Ah, the prestige picture. Put together for their pedigree and the chance at Oscar glory. Amazing ensemble casts of some of the greatest actors of today from a highly respected source material with a talented behind the scenes talent.
And then it’s gone. What happened? There was so much going for it. Met with constant release delays and, what I’m assuming was a laborious process of post-production, we have the 2006 film All the King’s Men, based on the Robert Penn Warren novel, written and directed by Steven Zaillian (A Civil Action, Searching for Bobby Fischer). An overbearing, dragged out, and ultimately dull would be Oscar hopeful that never gets itself off the ground and ultimately winds up a huge disappointment.
An amazing all star cast shows up for work in this film that follows fictional Louisiana governor Willie Stark (played to the hilt by Sean Penn) as he navigates political corruption and potential impeachment. This is all seen through the eyes of idealistic, intrepid reporter Jack Burden (Jude Law, saddled with an accent he just doesn’t have a handle on) who ends up working for Stark and must find dirt on an influential judge (Anthony Hopkins). The problem being that this man also happened to be a father figure to dear old Jack in his youth. In fact, this is something that constantly keeps getting pushed on Jack as aspects of his past continue to collide with Stark’s gubernatorial reach. Mark Ruffalo and Kate Winslet play childhood friends of Jack Burden’s who get drawn into Stark’s realm of personal corruption.

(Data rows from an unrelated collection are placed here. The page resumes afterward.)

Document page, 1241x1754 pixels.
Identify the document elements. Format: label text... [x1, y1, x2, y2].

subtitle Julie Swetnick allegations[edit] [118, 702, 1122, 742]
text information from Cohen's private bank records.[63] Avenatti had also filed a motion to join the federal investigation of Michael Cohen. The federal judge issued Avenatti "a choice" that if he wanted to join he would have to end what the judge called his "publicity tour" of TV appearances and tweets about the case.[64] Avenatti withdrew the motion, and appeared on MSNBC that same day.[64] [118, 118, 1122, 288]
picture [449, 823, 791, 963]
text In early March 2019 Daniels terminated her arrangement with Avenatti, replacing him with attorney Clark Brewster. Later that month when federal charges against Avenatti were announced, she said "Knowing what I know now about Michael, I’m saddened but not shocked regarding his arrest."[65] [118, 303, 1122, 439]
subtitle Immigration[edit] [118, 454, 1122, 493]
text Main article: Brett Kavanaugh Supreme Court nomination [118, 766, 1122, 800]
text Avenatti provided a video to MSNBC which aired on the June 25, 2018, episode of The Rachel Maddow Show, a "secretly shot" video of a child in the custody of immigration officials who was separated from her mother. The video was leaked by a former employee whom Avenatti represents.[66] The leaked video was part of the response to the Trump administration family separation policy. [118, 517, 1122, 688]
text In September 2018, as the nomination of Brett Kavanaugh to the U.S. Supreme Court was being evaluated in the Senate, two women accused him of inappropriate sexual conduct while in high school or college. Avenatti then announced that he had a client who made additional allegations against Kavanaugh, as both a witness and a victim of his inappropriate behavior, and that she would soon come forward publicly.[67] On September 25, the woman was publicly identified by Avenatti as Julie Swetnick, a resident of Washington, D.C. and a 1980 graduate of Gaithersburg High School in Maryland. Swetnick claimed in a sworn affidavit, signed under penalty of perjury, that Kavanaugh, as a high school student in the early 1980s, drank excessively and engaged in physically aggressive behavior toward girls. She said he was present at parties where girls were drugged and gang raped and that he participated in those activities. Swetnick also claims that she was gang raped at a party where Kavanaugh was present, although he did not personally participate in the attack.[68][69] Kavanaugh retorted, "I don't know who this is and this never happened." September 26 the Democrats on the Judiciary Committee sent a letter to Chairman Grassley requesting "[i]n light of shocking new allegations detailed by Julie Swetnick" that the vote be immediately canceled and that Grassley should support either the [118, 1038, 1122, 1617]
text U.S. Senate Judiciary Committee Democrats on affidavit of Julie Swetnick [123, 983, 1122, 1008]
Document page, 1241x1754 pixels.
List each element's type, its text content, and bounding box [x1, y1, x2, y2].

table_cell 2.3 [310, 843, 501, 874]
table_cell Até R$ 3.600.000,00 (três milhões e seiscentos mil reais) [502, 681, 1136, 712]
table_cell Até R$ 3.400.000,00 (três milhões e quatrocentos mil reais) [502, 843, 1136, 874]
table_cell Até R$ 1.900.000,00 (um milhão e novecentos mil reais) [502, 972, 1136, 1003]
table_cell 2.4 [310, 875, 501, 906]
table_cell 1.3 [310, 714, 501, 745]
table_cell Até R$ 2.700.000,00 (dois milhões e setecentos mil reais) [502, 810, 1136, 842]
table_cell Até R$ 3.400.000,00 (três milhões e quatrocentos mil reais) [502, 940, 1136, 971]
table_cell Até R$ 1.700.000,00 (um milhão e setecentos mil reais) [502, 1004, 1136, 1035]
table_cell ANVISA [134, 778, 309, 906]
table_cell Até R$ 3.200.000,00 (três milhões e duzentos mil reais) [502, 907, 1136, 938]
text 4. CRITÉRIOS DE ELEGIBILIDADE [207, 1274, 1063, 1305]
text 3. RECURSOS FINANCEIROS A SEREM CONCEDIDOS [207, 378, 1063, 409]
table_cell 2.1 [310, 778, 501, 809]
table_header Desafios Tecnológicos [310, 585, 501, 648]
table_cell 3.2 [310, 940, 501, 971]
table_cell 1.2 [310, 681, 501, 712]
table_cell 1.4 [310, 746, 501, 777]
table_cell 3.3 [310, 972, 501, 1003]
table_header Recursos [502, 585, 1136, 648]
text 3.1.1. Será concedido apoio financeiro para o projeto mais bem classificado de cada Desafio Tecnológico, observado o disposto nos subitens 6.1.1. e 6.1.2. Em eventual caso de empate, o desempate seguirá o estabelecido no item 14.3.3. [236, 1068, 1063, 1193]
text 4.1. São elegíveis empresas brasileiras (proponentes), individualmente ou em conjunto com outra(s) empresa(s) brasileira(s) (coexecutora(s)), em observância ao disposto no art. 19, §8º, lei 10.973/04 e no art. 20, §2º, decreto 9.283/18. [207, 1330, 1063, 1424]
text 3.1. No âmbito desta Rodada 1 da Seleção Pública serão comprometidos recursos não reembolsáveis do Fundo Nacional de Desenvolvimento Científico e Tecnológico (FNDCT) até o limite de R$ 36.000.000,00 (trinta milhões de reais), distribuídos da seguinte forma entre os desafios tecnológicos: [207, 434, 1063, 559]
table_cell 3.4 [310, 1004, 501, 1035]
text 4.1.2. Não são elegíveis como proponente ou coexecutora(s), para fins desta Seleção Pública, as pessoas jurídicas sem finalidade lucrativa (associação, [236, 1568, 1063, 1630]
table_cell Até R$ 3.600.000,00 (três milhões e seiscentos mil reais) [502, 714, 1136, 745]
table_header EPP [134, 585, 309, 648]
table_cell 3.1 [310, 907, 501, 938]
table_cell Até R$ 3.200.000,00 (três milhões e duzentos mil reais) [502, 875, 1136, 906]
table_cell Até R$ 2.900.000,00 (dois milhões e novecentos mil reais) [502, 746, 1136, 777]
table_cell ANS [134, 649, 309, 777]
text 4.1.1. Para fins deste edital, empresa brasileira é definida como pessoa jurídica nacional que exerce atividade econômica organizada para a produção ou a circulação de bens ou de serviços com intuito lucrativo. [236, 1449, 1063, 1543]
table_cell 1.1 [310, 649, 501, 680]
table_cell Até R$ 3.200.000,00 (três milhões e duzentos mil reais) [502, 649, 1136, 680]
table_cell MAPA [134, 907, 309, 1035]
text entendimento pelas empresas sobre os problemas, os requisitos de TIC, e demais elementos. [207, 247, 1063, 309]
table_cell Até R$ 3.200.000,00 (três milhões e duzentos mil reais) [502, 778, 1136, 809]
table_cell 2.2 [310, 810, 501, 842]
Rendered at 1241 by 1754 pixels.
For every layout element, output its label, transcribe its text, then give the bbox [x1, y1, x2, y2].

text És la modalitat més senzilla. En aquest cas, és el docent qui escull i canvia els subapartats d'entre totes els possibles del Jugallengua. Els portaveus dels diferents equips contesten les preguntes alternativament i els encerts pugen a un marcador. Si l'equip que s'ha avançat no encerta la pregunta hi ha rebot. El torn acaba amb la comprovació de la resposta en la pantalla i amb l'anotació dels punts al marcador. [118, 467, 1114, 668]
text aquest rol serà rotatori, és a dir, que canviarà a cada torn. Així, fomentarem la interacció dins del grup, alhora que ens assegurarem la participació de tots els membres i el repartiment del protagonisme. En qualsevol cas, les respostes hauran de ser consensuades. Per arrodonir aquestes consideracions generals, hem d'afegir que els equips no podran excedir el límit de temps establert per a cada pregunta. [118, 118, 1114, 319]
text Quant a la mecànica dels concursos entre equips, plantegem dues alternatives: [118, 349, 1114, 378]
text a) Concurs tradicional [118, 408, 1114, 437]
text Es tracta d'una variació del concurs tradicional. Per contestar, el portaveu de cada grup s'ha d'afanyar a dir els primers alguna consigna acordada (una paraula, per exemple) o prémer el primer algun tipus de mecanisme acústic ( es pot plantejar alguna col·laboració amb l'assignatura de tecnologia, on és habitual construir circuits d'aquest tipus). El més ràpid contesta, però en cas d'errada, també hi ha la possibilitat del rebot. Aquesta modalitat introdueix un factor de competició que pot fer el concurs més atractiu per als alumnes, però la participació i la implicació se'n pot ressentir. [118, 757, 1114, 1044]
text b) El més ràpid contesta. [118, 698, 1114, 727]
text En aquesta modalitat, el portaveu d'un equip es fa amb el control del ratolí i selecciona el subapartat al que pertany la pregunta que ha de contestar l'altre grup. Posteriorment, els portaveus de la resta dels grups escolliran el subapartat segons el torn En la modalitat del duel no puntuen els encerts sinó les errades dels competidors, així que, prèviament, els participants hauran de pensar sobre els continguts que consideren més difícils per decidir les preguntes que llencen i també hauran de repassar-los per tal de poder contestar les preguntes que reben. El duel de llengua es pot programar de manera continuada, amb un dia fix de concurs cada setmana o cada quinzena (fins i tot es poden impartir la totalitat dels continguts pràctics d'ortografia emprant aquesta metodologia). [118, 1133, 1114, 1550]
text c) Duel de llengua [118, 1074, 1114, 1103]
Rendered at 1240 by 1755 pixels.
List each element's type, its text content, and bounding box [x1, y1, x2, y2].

As you can see, an amazing cast is put together in this movie and, in most other cases this would be reason enough to make this a movie to look out for. Unfortunately, absolutely no one brings their A game to their roles, and even if they did, they are all hampered by accents ranging from passable to outright horrendous. Jude Law’s fluctuating rich, upper crust southern drawl is absolutely painful to the ears, making the decision to have him be the narrator even more egregious. Sean Penn turns in a hammy piece of overacting. Penn is a usually brilliant actor but here he is embarrassingly inept and broad in his characterization of Willie Stark. A constantly moving, hammy performance that recalls the Sean Penn of I Am Sam rather than the Penn of Milk. It almost became a struggle to not turn the movie off it becomes such a bear to watch.
James Gandolfini plays one of Stark’s advisors and its just another actor struggling with no life preserver with his heavy Jersey Tony Soprano voice bursting through a southern accent. Mark Ruffalo isn’t given much to do except look disturbed at points and sit next to Jude Law during some inexplicably placed flashbacks. Jackie Earle Haley shows up from time to time with a handgun in hand as Stark’s bodyguard and you’re constantly left wondering what such a talented actor is doing just being left to look threating in the background and randomly thrown together cutaways. Anthony Hopkins acquits himself nicely but he merely shows up and doesn’t embarrass himself like most others. Actually, I’d put Kate Winslet and Patricia Clarkson in that same category in the movie. Talented actors and trying their best, but they’ve done infinitely better work with infinitely better material.
The themes of the movie about the corruption of idealism and the story of a charismatic southern leader getting elected on the backs of the poor, lower class, uneducated voters is as timely as ever but the film never strives to make anything of it. Zaillian slaps together some heavy handed religious imagery all over the movie with crosses showing up at any moment where he feels it’s appropriate trying to draw parallels to the current day movement of the religious right but none of it ever feels tied together.
And that’s one aspect that represents the great problem of the movie. It’s just overbearing. Everything from the performances that just don’t work and are far too broad to the attempted symbolism and imagery and slow, panning camera movements to even the score itself. Every aspect of the movie screams out that it’s a movie. Rather than being lost in the story, the viewer becomes very aware that Sean Penn is just acting like there’s no tomorrow up there. There’s no involvement whatsoever. During scenes of Stark’s raving speeches against the upper class citizens of the city, the music builds and builds until it reaches an overbearing crescendo over a scene which has no need for it. The score, like most every other aspect of the movie, dulls the senses and pulls the viewer completely out of any reality that the film may have been trying to build. Where subtlety would be best, Zaillian comes at it with a sledgehammer.
A wasted cast, overbearing direction, a dull, loaded script with a lot to say but no idea how to get it across to the audience, no wonder it never resurfaced in Oscar talks once it was actually seen. There was a great deal of potential in front of and behind the camera but none of it was utilized.
The movie screams through its pores to honor it with something and it never strives to show how it deserves it. Penn aches with an immense amount of character and feeling as Willie Stark but there’s never a real human character there. It’s just an enormous amount of actor tics and traits to form a performance more than anything else, and an aggravating one at that.
The great failing lies at Zaillian’s feat at the end of it all. He was given an immense source novel and a cast to die for and turned in a turgid, lifeless affair that feels as if it so desperately needs to be liked. Actually, not too far from most actual politicians come to think of it.
On a side note, this novel has been adapted into a film before in 1949. It won three Oscars for Best Supporting Actress, Best Actor, and Best Picture.